WORK REQUEST | Would you set down each line of the data below exactly?
+++ INFORMATION SUPPLIED
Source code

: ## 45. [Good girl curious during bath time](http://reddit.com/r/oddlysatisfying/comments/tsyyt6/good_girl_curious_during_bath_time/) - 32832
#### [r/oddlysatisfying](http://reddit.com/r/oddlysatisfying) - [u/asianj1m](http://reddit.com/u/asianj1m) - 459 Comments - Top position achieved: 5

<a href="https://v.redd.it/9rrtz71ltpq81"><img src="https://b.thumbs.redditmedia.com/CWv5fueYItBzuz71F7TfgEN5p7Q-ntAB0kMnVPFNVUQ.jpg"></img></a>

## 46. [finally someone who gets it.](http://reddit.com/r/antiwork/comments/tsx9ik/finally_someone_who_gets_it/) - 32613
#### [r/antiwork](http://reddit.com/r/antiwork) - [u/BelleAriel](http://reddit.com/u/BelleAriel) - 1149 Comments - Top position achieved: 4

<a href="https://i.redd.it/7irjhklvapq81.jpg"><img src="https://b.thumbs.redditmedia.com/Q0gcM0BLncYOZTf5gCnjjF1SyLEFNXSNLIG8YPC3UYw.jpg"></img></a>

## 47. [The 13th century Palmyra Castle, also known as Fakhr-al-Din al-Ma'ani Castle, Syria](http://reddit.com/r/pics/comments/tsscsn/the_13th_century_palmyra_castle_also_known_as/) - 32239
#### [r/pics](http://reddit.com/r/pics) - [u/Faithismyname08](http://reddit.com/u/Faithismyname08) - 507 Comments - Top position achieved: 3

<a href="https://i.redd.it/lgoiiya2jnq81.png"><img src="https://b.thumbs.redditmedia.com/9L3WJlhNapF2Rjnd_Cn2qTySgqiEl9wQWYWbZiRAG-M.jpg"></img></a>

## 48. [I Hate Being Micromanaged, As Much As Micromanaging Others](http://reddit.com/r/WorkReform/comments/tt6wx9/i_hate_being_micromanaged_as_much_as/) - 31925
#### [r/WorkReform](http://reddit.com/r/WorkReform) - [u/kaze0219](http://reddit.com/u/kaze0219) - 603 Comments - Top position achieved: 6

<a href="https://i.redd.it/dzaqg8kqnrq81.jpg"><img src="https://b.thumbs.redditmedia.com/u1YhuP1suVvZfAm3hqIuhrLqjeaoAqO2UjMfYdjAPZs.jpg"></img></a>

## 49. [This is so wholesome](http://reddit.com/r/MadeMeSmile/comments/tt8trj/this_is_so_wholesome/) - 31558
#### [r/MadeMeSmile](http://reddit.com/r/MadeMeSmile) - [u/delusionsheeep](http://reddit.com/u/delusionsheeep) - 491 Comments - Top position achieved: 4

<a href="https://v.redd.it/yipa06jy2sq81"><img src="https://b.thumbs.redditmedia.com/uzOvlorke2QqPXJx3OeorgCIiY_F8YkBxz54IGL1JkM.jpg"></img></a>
++++++
ANSWER BOX |
Source code

: ## 45. [Good girl curious during bath time](http://reddit.com/r/oddlysatisfying/comments/tsyyt6/good_girl_curious_during_bath_time/) - 32832
#### [r/oddlysatisfying](http://reddit.com/r/oddlysatisfying) - [u/asianj1m](http://reddit.com/u/asianj1m) - 459 Comments - Top position achieved: 5

<a href="https://v.redd.it/9rrtz71ltpq81"><img src="https://b.thumbs.redditmedia.com/CWv5fueYItBzuz71F7TfgEN5p7Q-ntAB0kMnVPFNVUQ.jpg"></img></a>

## 46. [finally someone who gets it.](http://reddit.com/r/antiwork/comments/tsx9ik/finally_someone_who_gets_it/) - 32613
#### [r/antiwork](http://reddit.com/r/antiwork) - [u/BelleAriel](http://reddit.com/u/BelleAriel) - 1149 Comments - Top position achieved: 4

<a href="https://i.redd.it/7irjhklvapq81.jpg"><img src="https://b.thumbs.redditmedia.com/Q0gcM0BLncYOZTf5gCnjjF1SyLEFNXSNLIG8YPC3UYw.jpg"></img></a>

## 47. [The 13th century Palmyra Castle, also known as Fakhr-al-Din al-Ma'ani Castle, Syria](http://reddit.com/r/pics/comments/tsscsn/the_13th_century_palmyra_castle_also_known_as/) - 32239
#### [r/pics](http://reddit.com/r/pics) - [u/Faithismyname08](http://reddit.com/u/Faithismyname08) - 507 Comments - Top position achieved: 3

<a href="https://i.redd.it/lgoiiya2jnq81.png"><img src="https://b.thumbs.redditmedia.com/9L3WJlhNapF2Rjnd_Cn2qTySgqiEl9wQWYWbZiRAG-M.jpg"></img></a>

## 48. [I Hate Being Micromanaged, As Much As Micromanaging Others](http://reddit.com/r/WorkReform/comments/tt6wx9/i_hate_being_micromanaged_as_much_as/) - 31925
#### [r/WorkReform](http://reddit.com/r/WorkReform) - [u/kaze0219](http://reddit.com/u/kaze0219) - 603 Comments - Top position achieved: 6

<a href="https://i.redd.it/dzaqg8kqnrq81.jpg"><img src="https://b.thumbs.redditmedia.com/u1YhuP1suVvZfAm3hqIuhrLqjeaoAqO2UjMfYdjAPZs.jpg"></img></a>

## 49. [This is so wholesome](http://reddit.com/r/MadeMeSmile/comments/tt8trj/this_is_so_wholesome/) - 31558
#### [r/MadeMeSmile](http://reddit.com/r/MadeMeSmile) - [u/delusionsheeep](http://reddit.com/u/delusionsheeep) - 491 Comments - Top position achieved: 4

<a href="https://v.redd.it/yipa06jy2sq81"><img src="https://b.thumbs.redditmedia.com/uzOvlorke2QqPXJx3OeorgCIiY_F8YkBxz54IGL1JkM.jpg"></img></a>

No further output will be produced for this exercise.